Vianello, dunque, interpreta senz’altro positivamente il ruolo della sanità complementare nello stimolo ad adottare comportamenti e stili di vita sani. Infatti, le aziende e le assicurazioni che operano nel welfare possono efficacemente comunicare l’importanza di ciò, invitando alla prevenzione tramite i propri canali di comunicazione. Chiaramente, i buoni risoltati di cura sono tali se il problema viene individuato per tempo.

 

Rispetto al pubblico, nel settore privato si riscontra “una maggiore libertà di accesso alle misure diagnostiche preventive, anche laddove serva comunque la prescrizione di un medico”. Dunque secondo il Direttore Marketing dell’Istituto Europeo di Oncologia “è verosimile che assicurazioni personali e benefit di welfare aziendale, seppure di poco, possano incidere sui numeri riportati dal Ministero”.

 

Pubblico-privato come modello di efficienza

 

Della stessa idea sono anche Elena Rizzo e Maurizio Savi, rispettivamente Responsabile Marketing &Customer Service Privati e Direttore Marketing del Centro Diagnostico Italiano (CDI).

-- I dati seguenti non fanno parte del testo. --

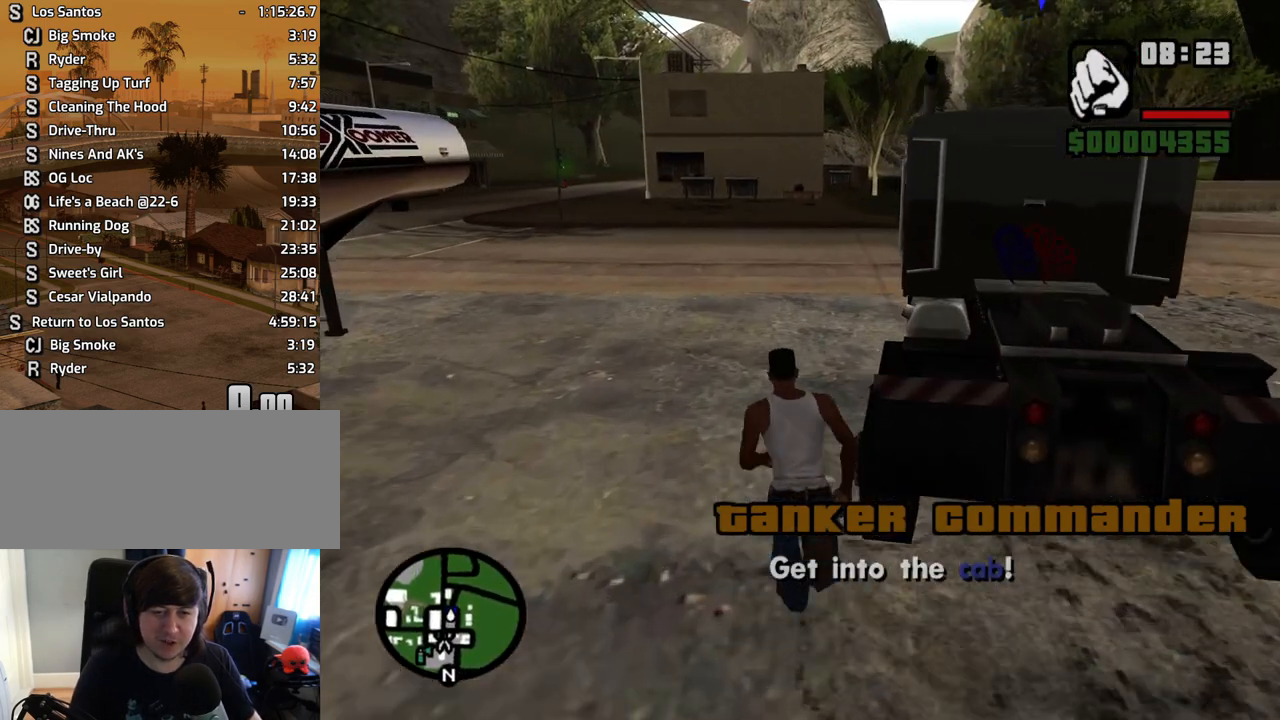
{"keys": [], "mouse": [], "events": [[84, "space", "down"], [168, "space", "up"], [268, "f", "down"], [268, "space", "down"], [319, "space", "up"], [319, "w", "up"], [369, "f", "up"], [453, "f", "down"], [503, "f", "up"]]}
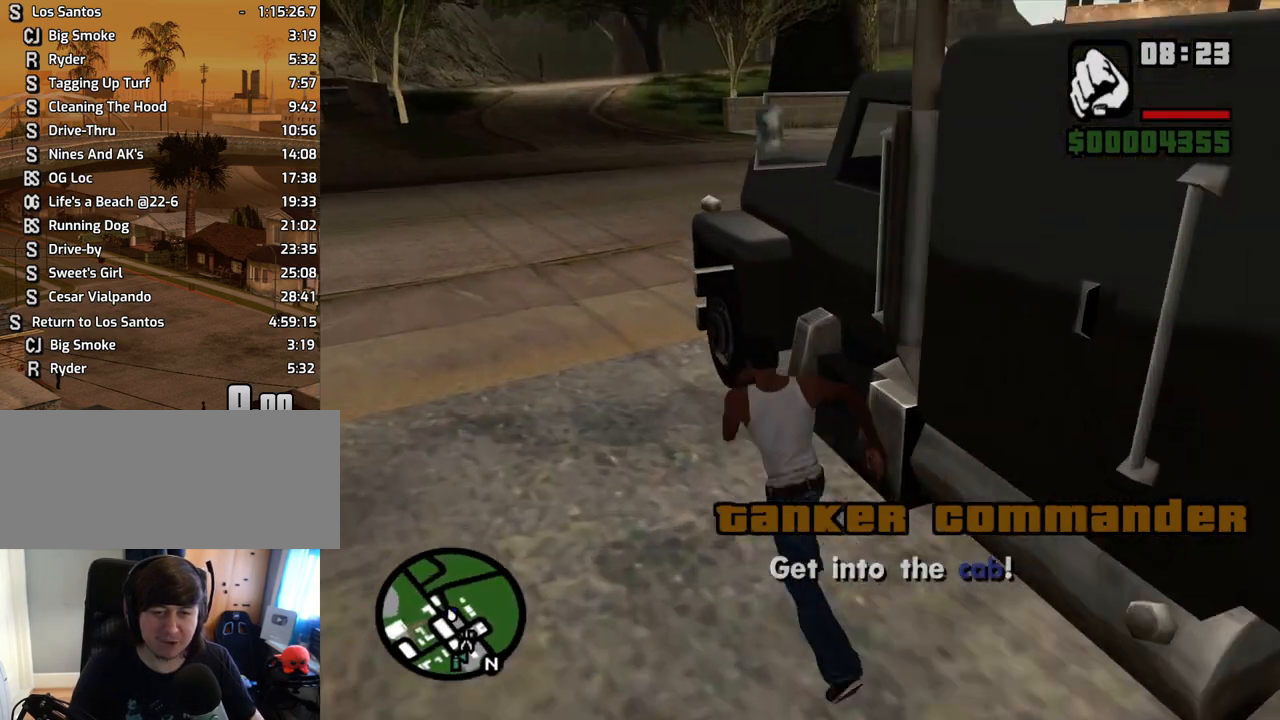
{"keys": [], "mouse": [], "events": [[101, "f", "down"], [151, "f", "up"], [235, "f", "down"], [285, "f", "up"]]}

È auspicabile, secondo entrambi, un impegno sempre più incisivo delle aziende nell’offrire pacchetti di prevenzione e cura ai propri dipendenti, perché il welfare aziendale di tipo sanitario rende più vivibile anche l’ambiente di lavoro.

 

Sulla base dell’esperienza di CDI, quelli che vanno per la maggiore sono i pacchetti odontoiatrici, sportivi, di prevenzione dermatologica e, in generale, quelli di prevenzione specifica per genere e per età: “Alle aziende non offriamo mai pacchetti standard, ma ci basiamo sull’archivio storico dei casi e su una raccolta informatizzata di evidenze e fattori di rischio, perché la chiave di successo e di efficacia sta nella differenziazione del prodotto”.

 

Una personalizzazione che esprime l’attenzione di CDI non tanto al paziente, quanto alla persona nel suo complesso: “Non ci interessiamo di una singola patologia, ma ci prendiamo in carico la persona nella sua interezza, occupandoci dell’uomo e della donna in ogni fase, già prima che diventino ‘pazienti’, proponendo, non a caso, un servizio di counseling e un approccio interdisciplinare”.

 

L’offerta dei servizi avviene in modalità B2B, ma anche tramite accordi commerciali con i provider di welfare aziendale: “Osserviamo con soddisfazione un crescente interesse verso il welfare di tipo sanitario, sia da parte delle aziende sia da parte dei sindacati”, osservano gli intervistati, che fanno l’esempio del fondo Metasalute, il quale nasce da un accordo sindacale con le aziende del comparto metalmeccanico e raggiunge una vastissima popolazione. Dunque è probabile che, sui grandi numeri, si possa incidere in maniera davvero significativa sul benessere dei lavoratori in questione”, dicono Rizzo e Savi.

 

Ma la chiave vincente, a loro giudizio, è “la partnership pubblico-privato, come espressa in maniera ottimale dal ‘modello Lombardia’, dove non c’è concorrenza, ma vera complementarità, in cui una è di supporto all’altra: solo così si raggiunge una maggiore coscienza dei problemi legati alla sanità, ottimizzando gli investimenti e gli interventi, con ricadute realmente positive sulla salute dei cittadini”.